- Politics and Social Issues»
Boat hulls, although variously shaped, have only two basic designs: the displacement hull and the planing hull. Any boat lying at rest in the water displaces, or moves aside, an amount of water equal in weight to the weight of the boat. A boat that displaces the same amount of water when moving through the water is called a displacement boat. This type of boat, usually having a curved keel and a narrow stern, actually plows through the water.
The planing hull acts like the displacement hull while it is at rest or moving slowly through the water. However, the faster it moves, the higher it rises until it finally skims lightly over the surface. Many runabouts and all racing craft are of this design.
Conventional hull bottoms are of three general shapes: round, V, and flat. Sometimes two bottom shapes are combined in one boat. This is especially common in runabouts and power cruisers, where the shape forward may be round or V and the shape aft may be almost flat.
In recent years, boat designers have adapted the Polynesian multihull principle. Boats of this design, called catamarans, have two long, narrow hulls parallel to each other and joined by a solid deck structure. The passage of air between the deck and the water surface provides an unusually smooth ride. The separation of the hulls reduces the chances of capsizing, and their narrowness increases the speed.

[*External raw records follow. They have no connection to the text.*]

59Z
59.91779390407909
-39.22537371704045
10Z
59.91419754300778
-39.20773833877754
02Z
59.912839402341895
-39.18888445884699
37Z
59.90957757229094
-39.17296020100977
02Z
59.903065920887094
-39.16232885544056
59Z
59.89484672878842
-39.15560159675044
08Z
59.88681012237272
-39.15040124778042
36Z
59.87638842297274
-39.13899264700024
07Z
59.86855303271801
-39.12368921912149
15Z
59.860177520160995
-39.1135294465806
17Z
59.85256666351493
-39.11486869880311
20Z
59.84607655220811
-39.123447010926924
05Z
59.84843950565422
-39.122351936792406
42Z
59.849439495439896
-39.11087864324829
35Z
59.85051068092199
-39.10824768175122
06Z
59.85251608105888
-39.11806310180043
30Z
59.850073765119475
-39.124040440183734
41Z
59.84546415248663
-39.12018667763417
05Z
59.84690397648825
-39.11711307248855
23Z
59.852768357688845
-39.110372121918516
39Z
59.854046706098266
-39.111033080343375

The methods of constructing wooden boats have changed very little. The three basic methods are carvel-planked: lapstrake, or clinker-built; and strip-planked. In carvel-planked boats the planks are laid edge to edge over wooden frames, or ribs, attached to the keel. The seams are caulked with cotton and putty. In lapstrake boats the plank edges are lapped and fastened through the joint, providing a strong hull of relatively light weight. In strip-planked boats, long, narrow strips of wood are fastened vertically to one another and to the frame. The seams are reinforced with waterproof glue for greater strength and tightness.
The development of waterproof marine plywood has made possible the construction of a different type of wooden boat. The use of plywood panels has simplified boatbuilding because it requires a minimum of framing and fewer seams. However, because of the lightness of the plywood, the gunwales and various joints must be strengthened. Molded plywood boats are made over a form by gluing and clamping together and then by heat-curing several layers of crisscross wooden plies. This method of construction provides each boat with a strong hull that has a minimum of framing.
Aluminum boats are light, durable, and corrosion-resistant. Most of them are riveted; some are welded; and some are stretch-formed over molds and jigs, with plastic-sealed seams. Because small aluminum boats are easily transported on the roof of a car or by trailer and require almost no upkeep, they have become extremely popular.
Another new material, fiber glass, can be molded into almost any shape. The fiber glass is combined with liquid resin under heat and pressure to form a one-piece, leakproof hull, which is durable and resists marine borers and rot. Most fiber glass boats do not require frequent painting, since the color is usually added to the resin or to the final gel coat.
Some boats are constructed of two or more materials, such as plywood sides and bottom protected by an outer coating of fiber glass.
Materials such as aluminum, plywood, and fiber glass have reduced the work and cost of maintaining a boat in good condition. All engines, however, should undergo cleanings and checkups at the beginning and end of each boating season. Paint and varnish finishes must be touched up or redone to preserve the basic material of the boat. A good anti-fouling bottom paint is an absolute must for any boat kept in salt water during the boating season. Lines, horns, lights, and other equipment should be inspected periodically.
In storing a boat for the winter, it is essential that the weight of the boat be properly supported both fore and aft to prevent warping of the hull. Proper ventilation will help to prevent mildew or dry rot. Most trailers are suitable for winter storage of small boats. A covering tarpaulin will protect a boat against inclement weather and will also provide ventilation.